So there are a few advantages to PKIs. They are nice to have, but none of them gives you a really critical advantage in some environments. These advantages only come at a stiff price. A PKI is much more complex than a key server system, and the public-key computations require a lot more computational power.

So how should you set up your key management system? Should you use a key server-type scheme or a PKI-type scheme? As always, this depends on your exact requirements, the size of your system, your target application, and so on.

For small systems, the extra complexity of a PKI is in general not warranted. We think it is easier to use the key server approach. This is mainly because the advantages of a PKI over the key server approach are more relevant for large installations than for small ones.

For large systems, the additional flexibility of a PKI is still attractive. A PKI can be a more distributed system. Credential-style extensions allow the central CA to limit the authority of the sub-CAs. This in turn makes it easy to set up small sub-CAs that cover a particular area of operations. As the sub-CA is limited in the certificates it can issue by the certificate on its own key, the sub-CA cannot pose a risk to the system as a whole. For large systems, such flexibility and risk limitation are important.

If you are building a large system, we would advise you to look very seriously at a PKI solution, but do compare it to a key server solution.
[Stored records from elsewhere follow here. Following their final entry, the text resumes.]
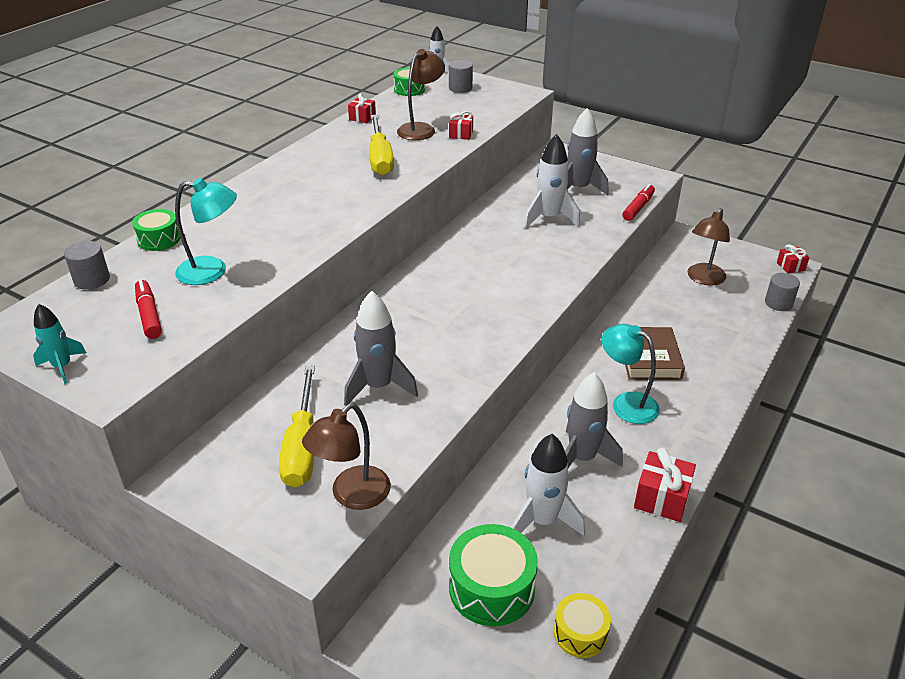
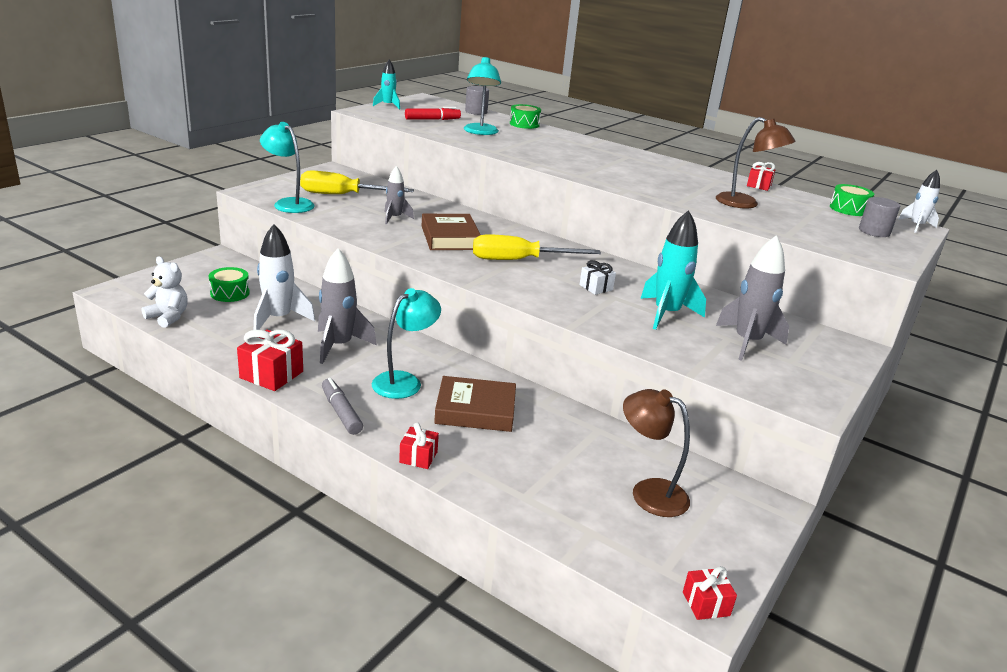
camera: 90 degrees right, 10 degrees down
brown lamp [302,403,391,510] -> turquoise lamp [260,122,315,213]
grey rocket [344,291,418,406] -> grey rocket [385,166,414,224], size x0.59
yellow screwdriver [369,115,394,176] -> yellow screwdriver moved to [473,235,601,260]
red gift [449,111,473,140] -> red gift moved to [399,423,439,469]
green drum [449,524,538,626] -> green drum [209,267,250,302], size x0.60
white rocket [524,134,580,229] -> turquoise rocket [641,210,706,330]
yellow drum [554,593,611,658] -> white teddy bear [142,256,188,328]
red marker [622,184,655,221] -> none
grey cylinder [765,273,800,311] -> none
none -> grey marker [322,378,363,435]
none -> brown book [422,214,481,250]
none -> white gift [579,260,616,295]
You'll have to see if the PKI advantages outweigh its extra cost and complexity. One problem might be that you really want to use credential-style limitations for your sub-CAs. To do this, you must be able to express the limitations in a logical framework. There is no generic framework in which this can be done, so this ends up being a customer-specific part of the design. It probably also means that you cannot use an off-the-shelf product for your PKI, as they are unlikely to have appropriate certificate restriction language.
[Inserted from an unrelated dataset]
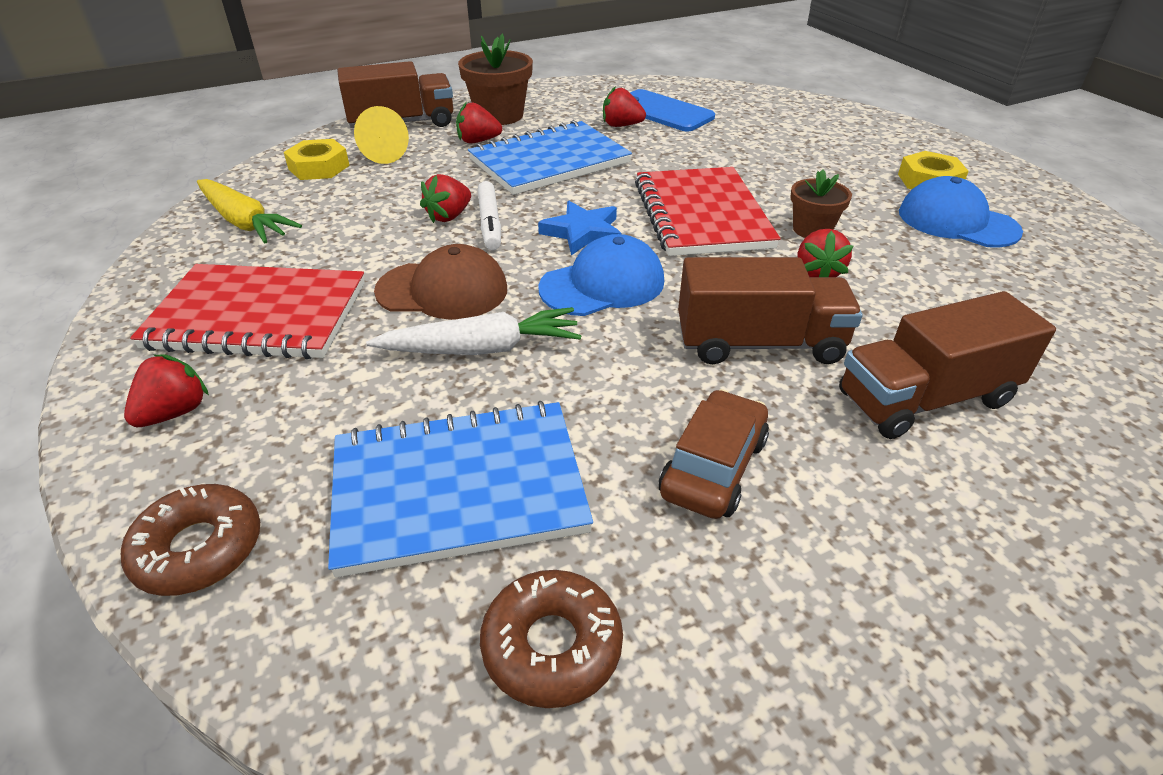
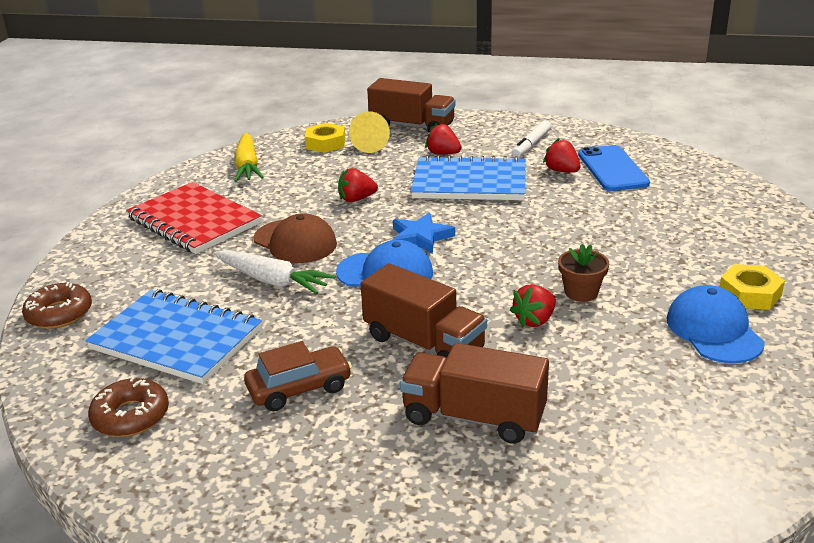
camera: 40 degrees right, 10 degrees down
red strawberry [124,354,209,427] -> none
brown flower pot [458,33,533,125] -> none
white marker [478,181,501,250] -> white marker moved to [512,120,551,158]
red notebook [635,167,781,256] -> none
Exercise 19.1 What bad things could happen if Alice uses the same keys with multiple PKIs?

Exercise 19.2 Suppose a system employs devices that are each capable of storing a list of 50 CRL entries. How can this design decision lead to security problems?

Exercise 19.3 Suppose a system uses a PKI with a CRL. A device in that system is asked to verify a certificate but cannot access the CRL database because of a denial-of-service attack. What are the possible courses of action for the device, and what are the advantages and disadvantages of each course of action?

Exercise 19.4 Compare and contrast the advantages and disadvantages of PKIs and key servers. Describe one example application for which you would use a PKI. Describe one example application for which you would use a key server. Justify each of your decisions.

Exercise 19.5 Compare and contrast the advantages and disadvantages of CRLs, fast revocation, and online certificate verification. Describe one example application for which you would use a CRL. Describe one example application for which you would use fast revocation. Describe one example application for which you would use online certificate verification. Justify each of your decisions.